» Passage given
Despite Annual Price Increases, Home Values Take Downward Turn

Although home prices were up on an annual basis in October, national home values fell for the second month in a row and are expected to slow down in the coming year.

Home values rose nationwide 5.2% year-over-year in October, a slower pace than annual appreciate rates in the 7% range experienced during the summer, which Zilllow notes is further proof that the market has begun to “cool off.”

Despite the annual increase, October marked the second consecutive months where national home values declined to a Zillow Home Value Index reading of $162,800—the first consecutive monthly decline since October 2011, according to the October Zillow Real Estate Market Reports.


Evidence that the market is beginning to “cool off” is furthered by half of the 388 metros covered by Zillow reporting monthly home value depreciation in October from September. Additionally, 10 of the 30 largest metros exhibited by Zillow reported monthly home value declines in October.

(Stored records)
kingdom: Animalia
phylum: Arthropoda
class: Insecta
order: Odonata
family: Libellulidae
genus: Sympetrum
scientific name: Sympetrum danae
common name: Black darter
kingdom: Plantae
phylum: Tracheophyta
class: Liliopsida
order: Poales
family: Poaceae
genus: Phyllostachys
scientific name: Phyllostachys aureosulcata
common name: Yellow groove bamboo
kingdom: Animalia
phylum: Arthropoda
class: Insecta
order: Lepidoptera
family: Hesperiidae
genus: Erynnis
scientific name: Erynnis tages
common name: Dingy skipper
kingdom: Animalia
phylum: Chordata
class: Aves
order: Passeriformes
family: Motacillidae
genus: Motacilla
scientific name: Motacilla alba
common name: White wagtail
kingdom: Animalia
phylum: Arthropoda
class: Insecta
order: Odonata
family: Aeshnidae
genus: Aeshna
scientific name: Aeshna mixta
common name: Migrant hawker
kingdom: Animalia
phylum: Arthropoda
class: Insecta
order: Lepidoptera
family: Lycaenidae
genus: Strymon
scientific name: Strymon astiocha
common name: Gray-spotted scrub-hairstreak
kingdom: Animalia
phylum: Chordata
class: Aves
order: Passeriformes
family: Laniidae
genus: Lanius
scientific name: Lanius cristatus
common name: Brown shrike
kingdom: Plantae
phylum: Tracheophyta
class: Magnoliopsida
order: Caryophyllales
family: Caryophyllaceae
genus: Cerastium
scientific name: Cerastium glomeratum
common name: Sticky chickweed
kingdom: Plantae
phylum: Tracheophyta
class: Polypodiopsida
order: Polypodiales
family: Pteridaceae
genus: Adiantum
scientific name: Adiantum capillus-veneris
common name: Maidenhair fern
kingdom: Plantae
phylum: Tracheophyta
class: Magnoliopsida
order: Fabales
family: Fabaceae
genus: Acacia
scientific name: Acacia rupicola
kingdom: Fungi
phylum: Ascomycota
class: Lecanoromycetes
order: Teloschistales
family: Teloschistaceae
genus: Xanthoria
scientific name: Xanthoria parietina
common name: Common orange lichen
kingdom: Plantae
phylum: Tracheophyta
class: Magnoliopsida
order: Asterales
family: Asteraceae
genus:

» Job
Print the complete report on October home values word for word.

» Finished answer
Despite Annual Price Increases, Home Values Take Downward Turn

Although home prices were up on an annual basis in October, national home values fell for the second month in a row and are expected to slow down in the coming year.

Home values rose nationwide 5.2% year-over-year in October, a slower pace than annual appreciate rates in the 7% range experienced during the summer, which Zilllow notes is further proof that the market has begun to “cool off.”

Despite the annual increase, October marked the second consecutive months where national home values declined to a Zillow Home Value Index reading of $162,800—the first consecutive monthly decline since October 2011, according to the October Zillow Real Estate Market Reports.


Evidence that the market is beginning to “cool off” is furthered by half of the 388 metros covered by Zillow reporting monthly home value depreciation in October from September. Additionally, 10 of the 30 largest metros exhibited by Zillow reported monthly home value declines in October.